Tuesday 6 March 2012

Evolution of Retail Banking & Future Challenges

I am observing the evolution of retail banking in India over the years, right from the 1980s to 2010s. I must say that banking has come a long way in these years. There is a lot of difference in terms of customer experience which I have experienced over the years.

Though there is a lot of improvement in service levels delivered by the banks over the years, creating a consistently high quality customer experience continue to elude the banks. Though banks are trying to provide astute and nimble responses to the customer's needs, they are still slow to adopt the strategies that could allow them to capitalize on the tremendous additional potential for growth and profitability that a customer-centric retail orientation brings. What opportunities should they pursue to realize a dramatically different customer experience?

Many banks have made strong progress in improving their customer experiences in the following areas:
  • Customer Data and Segmentation
  • Leveraging Data to Deliver a Better Product Mix
  • Creating a Distinct Brand Image
  • Improving Service Operations
The challenge now for Banks is to improve and integrate their multiple distribution channels to consistently deliver an enhanced customer experience and foster better customer relationships. In this, distribution channels play an important role in customer relationship process. 

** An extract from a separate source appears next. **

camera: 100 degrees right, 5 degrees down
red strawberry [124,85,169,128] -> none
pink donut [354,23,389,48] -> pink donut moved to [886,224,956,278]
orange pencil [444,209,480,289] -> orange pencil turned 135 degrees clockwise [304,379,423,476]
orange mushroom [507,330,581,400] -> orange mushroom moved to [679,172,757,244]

For most banks, branch presently dominates their distribution approach, while other methods of interaction such as direct channels are less important and not well integrated. But this situation is fast changing. There are three market dynamics, the convergence of which has created the inflection point banks face in the evolution of retail distribution channels.
  1. Branch generated revenue growth is becoming more challenging: While growth at existing branches continue to be strong, this is not the case at many new branches. Growth in branches outside the bank's existing footprint is uneven and weak. At the same time, it is becoming more expensive to acquire existing branches. The cost of real estate has gone up over the years and therefore new branches in semi-urban and rural areas have become nonviable. 
  2. Transactions processing and customer service are becoming increasingly independent of the branch channel: Why visit a bank branch. For many years/ decades, most people visited the branch for loan approval, know about products/ services, conduct transactions etc. However, most credit approvals moved out of branch many years ago and most of the core transactions that were once conducted in bank branches have now shifted to electronic form. The momentum for this kind of change has accelerated a lot in the last few years.
  3. New Technologies are gaining widespread adoption: Initially, the shift was from branch banking to ATM banking and in the last few years, it has moved over to internet banking, which gained wide acceptance. It seems now the latest change gaining traction is mobile banking as mobile phones are becoming more sophisticated and capable of handling advanced applications and services. Banking via mobile phones appeals to consumers on various fronts. Mobile phones also serve as efficient medium for making person-to-person transfers. Other technology developments are also poised to affect the distribution of retail banking services. For example growing broadband penetration and cheaper web cams will help banks to connect with customers via webcams.Technological progress is also helping banks to reduce the cost of operation and improve its efficiency.

What Next?

I personally believe that the following will change in the coming years in the retail banking distribution channels:
  • Over the next few years, the branch will remain the primary channel but other channels will become increasingly important for both sales and service. This will mean that the branches will evolve over the years into "next generation" branches offering different value propositions. The focus will be on improved layout helping the customer to navigate better, improving customer service by engaging customer in new ways, and technology improvements leading to improved efficiency & customer experience.
  • The branches will be smaller in size and will be used more for cross selling and less for routine transactions. This means that productivity (revenue per square feet) will move northwards.
  • Banks will invest more in mobile sales force i.e. sales team members visiting customers at their premises and helping customers in product selection.
  • Customize products to meet customer's requirement rather than designing a product and trying to sell  the same product to all the customers.
  • Provide customers with online research capabilities & inviting them to evaluate the products and publish results to help others make buying decisions.
  • In the future, customer needs and preferences will increasingly drive the integration of all the channels. Thus banks should seek to accelerate the steady progress towards greater integration to meet customers' cross-channel needs.